Stored entries:

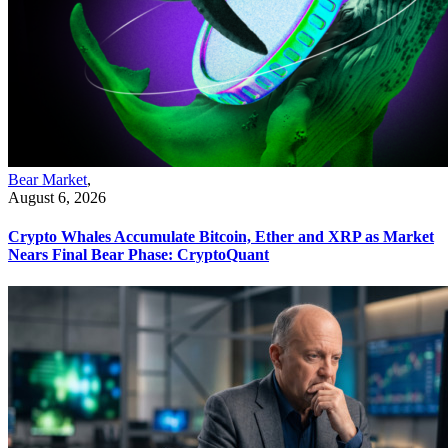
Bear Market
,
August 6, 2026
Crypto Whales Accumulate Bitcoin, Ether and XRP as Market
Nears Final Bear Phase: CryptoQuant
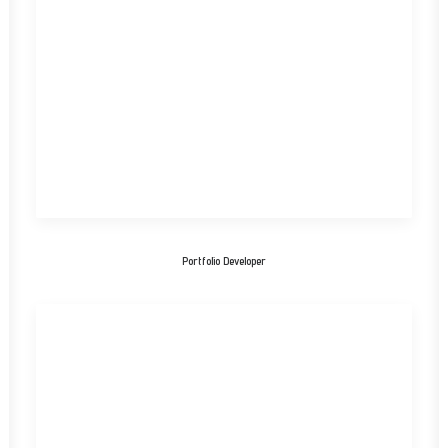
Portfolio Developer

...

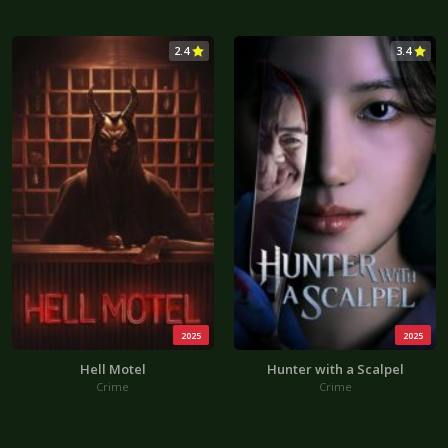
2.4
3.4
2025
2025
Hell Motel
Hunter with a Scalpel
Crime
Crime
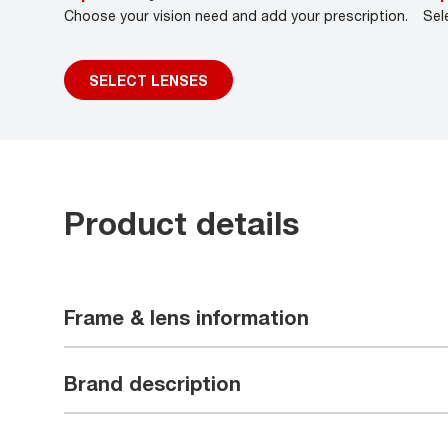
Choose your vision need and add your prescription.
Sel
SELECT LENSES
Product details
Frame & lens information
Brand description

--

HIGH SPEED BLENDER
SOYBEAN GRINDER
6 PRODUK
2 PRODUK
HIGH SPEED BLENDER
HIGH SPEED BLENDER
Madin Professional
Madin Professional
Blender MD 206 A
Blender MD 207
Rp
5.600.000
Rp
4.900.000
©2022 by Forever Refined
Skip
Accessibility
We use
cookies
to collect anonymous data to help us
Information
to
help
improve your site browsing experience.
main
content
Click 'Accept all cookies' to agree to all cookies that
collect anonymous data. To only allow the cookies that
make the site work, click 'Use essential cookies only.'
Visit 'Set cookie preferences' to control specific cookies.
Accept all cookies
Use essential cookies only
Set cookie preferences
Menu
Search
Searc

AIM OF THE EXERCISE: If a line above holds the string "Bear", return it as it stands.

TASK OUTPUT:
Bear Market
Nears Final Bear Phase: CryptoQuant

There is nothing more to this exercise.